> [TEXT SECTION]

# Which plane had the most machine guns for attack?



## Geruse (Jan 31, 2006)

Been lurking for a while. Thought I'd pop my head in and say hi. 

Which plane do you think had the most guns that could be used to attack an opponent or ground targets?

Wasn't there a Hurricane that had 12 machine guns?


----------



## Gnomey (Jan 31, 2006)

Yes the Hurricane MKIIB had 12 .303" machine guns. I am pretty sure one of the American twin engined bombers (B-25, B-26, A-26, A-20) carried 12 .50" machine guns but don't quote me on that.

Welcome to the forum.


----------



## evangilder (Jan 31, 2006)

There were B-25s that had 8 .50 cals in the nose, 4 more in blisters on the sides of the fuselage (2 on each side), and the top turret. So you could conceivably have 14 x .50 cals pointed at the enemy in a strafing attack.


----------



## MacArther (Jan 31, 2006)

Ouch, maybe they should point that firepower at ships, not people. Might not be too humane to be hit by 14 50 cals. Imagine the first guy to be hit getting all 14 on him (shudder). Then again, it would be a great deterant from moving Jerries on open roads. 
PS welcome, and good post.


----------



## evangilder (Jan 31, 2006)

Most of those outfitted that way were used in the Pacific against ships. Seems a bit overkill to go after people with that much. But in a troop concentration, highly effective.


----------



## R988 (Jan 31, 2006)

B-25 was highly effective against shipping, they also had that version with the artillery gun 75mm or something? Now that would rip it apart


----------



## Hunter368 (Jan 31, 2006)

I have seen the results of the B25 attack in photos close up and it is scaryyyyyyy stuff. It was perhaps the scariest plane to be strafed by in the pacific.


----------



## Lunatic (Jan 31, 2006)

There was a version of the A-26 that carried 20 x .50's, I believe 18 of them could be aimed to the front for ground attack. As far as I know this was the most guns for strafing of any WWII plane.

=S=

Lunatic


----------



## Hunter368 (Jan 31, 2006)

Oh my


----------



## Gnomey (Jan 31, 2006)

18 .50's that would do some damage!


----------



## evangilder (Jan 31, 2006)

> [PROBLEM TO SOLVE]
Reproduce word for word the part of the machine-gun thread between "# Which plane" and "or ground targets?", inclusive.

> [THE DATA]
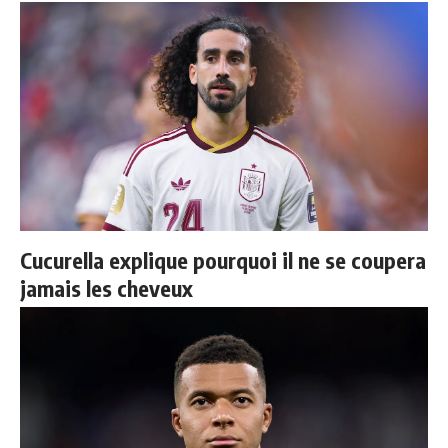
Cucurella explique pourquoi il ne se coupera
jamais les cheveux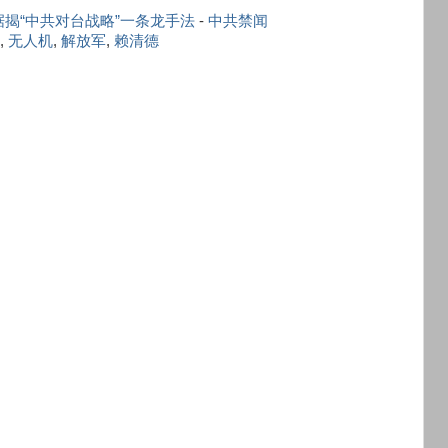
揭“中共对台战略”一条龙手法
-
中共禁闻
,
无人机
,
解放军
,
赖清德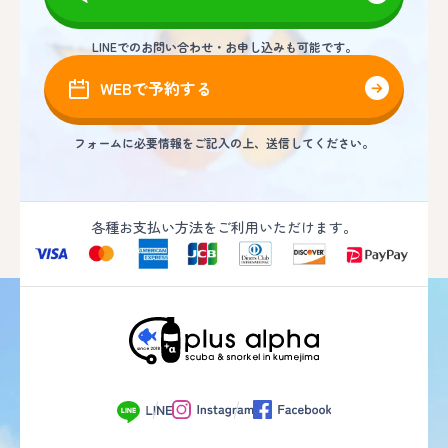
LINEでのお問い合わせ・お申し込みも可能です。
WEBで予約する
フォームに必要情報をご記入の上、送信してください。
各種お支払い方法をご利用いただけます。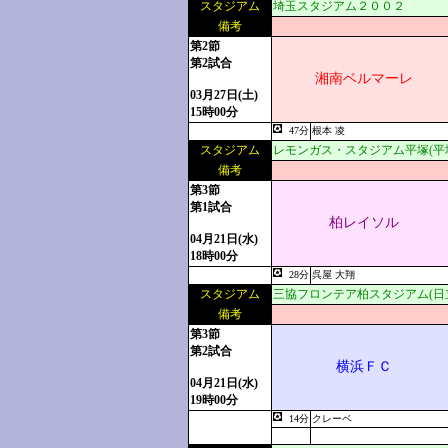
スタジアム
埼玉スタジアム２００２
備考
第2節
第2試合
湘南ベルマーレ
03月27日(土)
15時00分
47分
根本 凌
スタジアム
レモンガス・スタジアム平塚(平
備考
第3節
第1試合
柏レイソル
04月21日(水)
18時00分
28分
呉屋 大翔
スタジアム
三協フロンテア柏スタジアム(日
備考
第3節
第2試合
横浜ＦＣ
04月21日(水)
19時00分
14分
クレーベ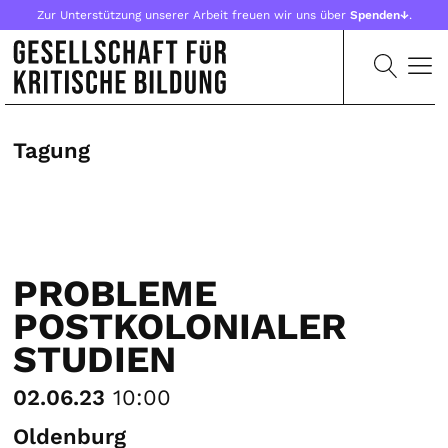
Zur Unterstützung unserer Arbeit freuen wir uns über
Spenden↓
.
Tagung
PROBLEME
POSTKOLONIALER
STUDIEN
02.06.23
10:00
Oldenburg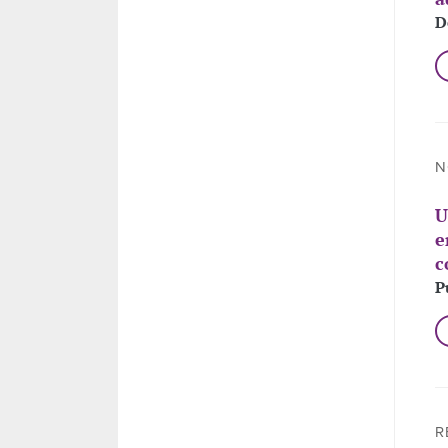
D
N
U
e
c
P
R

---

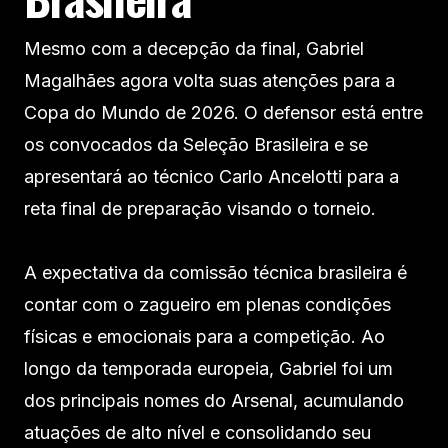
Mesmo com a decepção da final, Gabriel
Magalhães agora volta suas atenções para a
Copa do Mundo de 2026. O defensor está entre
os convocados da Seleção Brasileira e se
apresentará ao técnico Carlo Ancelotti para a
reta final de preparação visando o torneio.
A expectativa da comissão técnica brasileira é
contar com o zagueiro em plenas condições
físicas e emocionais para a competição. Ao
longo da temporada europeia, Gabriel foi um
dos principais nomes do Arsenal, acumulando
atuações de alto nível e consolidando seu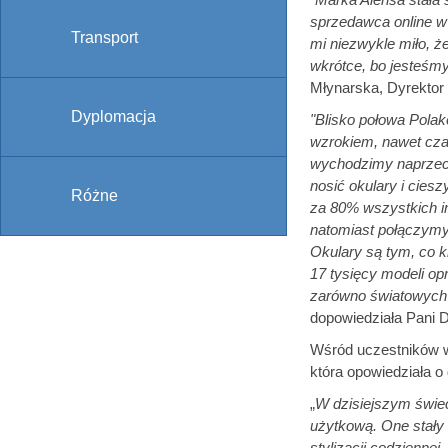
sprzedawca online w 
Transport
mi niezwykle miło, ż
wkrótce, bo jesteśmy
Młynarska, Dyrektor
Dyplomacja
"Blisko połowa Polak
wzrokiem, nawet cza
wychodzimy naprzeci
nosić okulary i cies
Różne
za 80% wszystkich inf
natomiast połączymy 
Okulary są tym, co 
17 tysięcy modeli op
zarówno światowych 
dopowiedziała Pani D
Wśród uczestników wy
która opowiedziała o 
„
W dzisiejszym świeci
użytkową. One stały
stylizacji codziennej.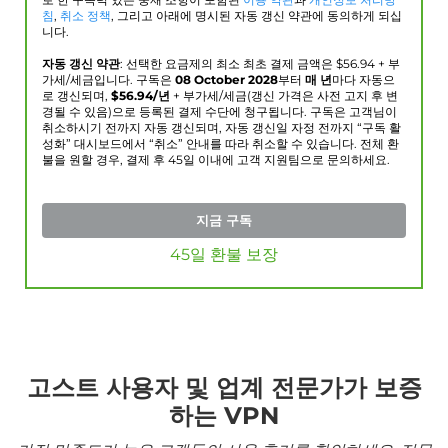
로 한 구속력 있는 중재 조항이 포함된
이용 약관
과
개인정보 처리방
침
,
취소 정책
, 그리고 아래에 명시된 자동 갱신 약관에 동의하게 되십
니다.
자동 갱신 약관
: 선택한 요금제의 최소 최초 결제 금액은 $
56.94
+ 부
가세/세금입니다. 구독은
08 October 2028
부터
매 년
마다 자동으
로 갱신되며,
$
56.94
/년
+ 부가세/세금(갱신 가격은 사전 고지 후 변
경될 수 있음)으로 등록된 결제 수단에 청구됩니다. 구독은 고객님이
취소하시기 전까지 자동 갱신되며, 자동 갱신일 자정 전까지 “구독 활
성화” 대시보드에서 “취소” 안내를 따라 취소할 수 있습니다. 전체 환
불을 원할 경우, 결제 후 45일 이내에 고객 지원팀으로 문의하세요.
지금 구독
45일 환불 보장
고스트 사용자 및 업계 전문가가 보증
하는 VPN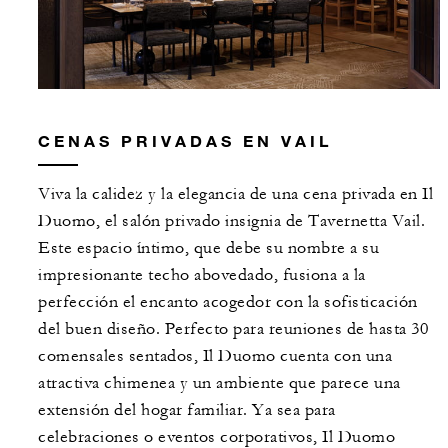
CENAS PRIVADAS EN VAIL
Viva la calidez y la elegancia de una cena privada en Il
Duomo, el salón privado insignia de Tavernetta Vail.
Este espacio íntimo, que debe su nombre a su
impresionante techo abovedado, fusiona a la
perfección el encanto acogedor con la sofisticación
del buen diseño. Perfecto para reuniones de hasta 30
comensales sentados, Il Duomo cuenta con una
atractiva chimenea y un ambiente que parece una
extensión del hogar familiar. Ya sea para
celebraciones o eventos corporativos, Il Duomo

* * *

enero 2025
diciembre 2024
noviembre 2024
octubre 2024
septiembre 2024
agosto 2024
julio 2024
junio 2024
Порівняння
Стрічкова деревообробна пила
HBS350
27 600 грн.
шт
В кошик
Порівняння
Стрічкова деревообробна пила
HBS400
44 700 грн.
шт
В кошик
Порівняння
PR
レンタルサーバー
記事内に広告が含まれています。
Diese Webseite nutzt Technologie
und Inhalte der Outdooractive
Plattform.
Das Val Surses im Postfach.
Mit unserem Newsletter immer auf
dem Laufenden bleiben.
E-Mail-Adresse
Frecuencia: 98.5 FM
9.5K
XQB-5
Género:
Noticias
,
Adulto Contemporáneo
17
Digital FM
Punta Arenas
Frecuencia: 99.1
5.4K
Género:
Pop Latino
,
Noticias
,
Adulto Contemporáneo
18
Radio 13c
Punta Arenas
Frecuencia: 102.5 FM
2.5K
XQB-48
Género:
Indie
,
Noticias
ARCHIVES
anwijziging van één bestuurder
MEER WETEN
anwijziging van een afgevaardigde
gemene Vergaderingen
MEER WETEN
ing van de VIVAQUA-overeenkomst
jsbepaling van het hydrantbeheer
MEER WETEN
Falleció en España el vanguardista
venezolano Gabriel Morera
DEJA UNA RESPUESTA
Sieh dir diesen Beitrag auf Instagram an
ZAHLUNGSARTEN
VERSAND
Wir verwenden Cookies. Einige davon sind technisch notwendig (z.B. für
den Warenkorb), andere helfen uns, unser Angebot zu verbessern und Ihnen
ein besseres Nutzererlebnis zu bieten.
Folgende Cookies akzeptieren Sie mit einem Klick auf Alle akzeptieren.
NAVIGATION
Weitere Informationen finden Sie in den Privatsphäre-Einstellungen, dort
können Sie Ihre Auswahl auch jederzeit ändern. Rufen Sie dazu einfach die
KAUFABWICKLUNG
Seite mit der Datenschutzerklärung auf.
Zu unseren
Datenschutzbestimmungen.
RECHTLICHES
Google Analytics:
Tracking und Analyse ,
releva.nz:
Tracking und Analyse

> [THE ANSWER]
# Which plane had the most machine guns for attack?



## Geruse (Jan 31, 2006)

Been lurking for a while. Thought I'd pop my head in and say hi. 

Which plane do you think had the most guns that could be used to attack an opponent or ground targets?